Harry looked over at Malfoy, he was flipping through a book, sipping tea, and studiously ignoring the stares he was receiving from half the student body. The briars were slow moving, more settled than when Harry had spoken to him during their Potions class. Maybe that meant _he_ was calmer. Maybe that meant that Harry stressed him out. 
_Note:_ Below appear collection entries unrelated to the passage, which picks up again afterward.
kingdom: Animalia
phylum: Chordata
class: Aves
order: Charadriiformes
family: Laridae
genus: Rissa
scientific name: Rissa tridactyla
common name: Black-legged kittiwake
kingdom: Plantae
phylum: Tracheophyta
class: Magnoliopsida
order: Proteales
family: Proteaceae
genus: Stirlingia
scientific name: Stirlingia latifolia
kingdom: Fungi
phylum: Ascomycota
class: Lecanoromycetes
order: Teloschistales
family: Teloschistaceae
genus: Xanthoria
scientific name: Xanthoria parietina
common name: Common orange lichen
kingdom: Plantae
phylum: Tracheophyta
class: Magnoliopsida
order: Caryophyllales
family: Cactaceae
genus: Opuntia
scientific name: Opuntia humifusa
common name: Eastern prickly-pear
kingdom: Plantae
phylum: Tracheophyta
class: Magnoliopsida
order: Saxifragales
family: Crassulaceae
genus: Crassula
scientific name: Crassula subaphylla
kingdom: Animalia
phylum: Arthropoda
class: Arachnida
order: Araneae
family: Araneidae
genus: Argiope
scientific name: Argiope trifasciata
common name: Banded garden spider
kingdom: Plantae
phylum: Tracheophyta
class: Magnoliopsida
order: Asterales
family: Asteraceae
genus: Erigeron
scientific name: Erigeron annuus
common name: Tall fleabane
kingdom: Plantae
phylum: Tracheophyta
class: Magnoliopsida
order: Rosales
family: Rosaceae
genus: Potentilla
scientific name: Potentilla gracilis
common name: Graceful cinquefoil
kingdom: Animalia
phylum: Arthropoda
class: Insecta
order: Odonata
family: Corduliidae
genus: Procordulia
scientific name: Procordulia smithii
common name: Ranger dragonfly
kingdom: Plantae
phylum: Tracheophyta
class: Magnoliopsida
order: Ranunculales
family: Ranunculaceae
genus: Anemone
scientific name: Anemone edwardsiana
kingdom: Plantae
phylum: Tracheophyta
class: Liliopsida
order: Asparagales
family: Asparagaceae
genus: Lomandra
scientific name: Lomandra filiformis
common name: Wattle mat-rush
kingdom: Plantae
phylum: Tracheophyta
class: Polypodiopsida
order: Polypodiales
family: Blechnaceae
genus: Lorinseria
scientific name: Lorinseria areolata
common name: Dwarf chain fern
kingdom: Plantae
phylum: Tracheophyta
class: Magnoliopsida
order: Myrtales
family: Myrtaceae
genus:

But as he stood and left the Slytherin table, those coils of dark vines and thorns writhed again across his pale skin. Harry was up and out of his seat, following him into the corridor beyond, without a second thought. Behind him, Harry could hear Ron muttering something to Hermione about ‘feelings’ and ‘curiosity’, but he didn’t have time to stop and question it. Not when Malfoy was already ahead of him, and Harry wanted to catch him before the press of the rest of the school filled the halls.

“Malfoy! Wait!”

And Malfoy did wait, which was weird enough that Harry almost did an about turn and scurried back to the Gryffindor table. He stopped and turned as Harry jogged up to him, and he looked calm and collected—his face impassive and carefully blank—but the barbed stems that licked up to his jaw, and curled over his knuckles, were black and razor-sharp. 

“I wanted—” What _had_ Harry wanted? To ask, to interrogate, to find out _who_ , and _when_ , and _why_? But looking at Malfoy now, and the discomfort written on his skin for all to see, Harry suddenly felt disinclined to ask him to expose himself further. So, no questions. For now. “I wanted to say thanks. For Sirius’ things. It was—I really—You didn't have to.” 

Malfoy rolled his eyes, but the thorns at his throat seemed to lose their keen edge. “No, I suppose I didn’t. But you’re welcome. I’m glad it opened for you.”

“And about your apology,” Harry continued, eyeing the litmus-test of foliage on Malfoy’s skin. “I wasn’t sure how I felt, in the summer, when you said sorry.”

“It’s okay Potter, I know I don’t have any right to—” 

He broke off, silent and staring as Harry stepped forward and held out his hand, and for long moments Harry wondered if he might not take it. If this time, it would be Malfoy leaving Harry with his offer of connection hanging, rejected, between them. But then Malfoy reached out his own arm and took Harry’s hand in his, and it was pale and wand-calloused, and his fingers were slimmer than Harry’s, but his grip was firm and steady, and warm. 

“Apology accepted, Malfoy. I reckon even we might deserve a fresh start this year, don’t you?”

Malfoy didn’t speak; but before Harry’s eyes, those dark vines slowed, ripened into a spring green, and flowers bloomed on Malfoy’s skin. Pale roses unfurled, soft and blushing at their centre. One curved around the back of Malfoy’s hand, where Harry still held firm, and another blossomed at the spot where his collar was loose at his throat. 

Maybe Harry didn’t need Malfoy’s words. Words had always been hard for them. For now, maybe he could learn to understand him through thorns and petals.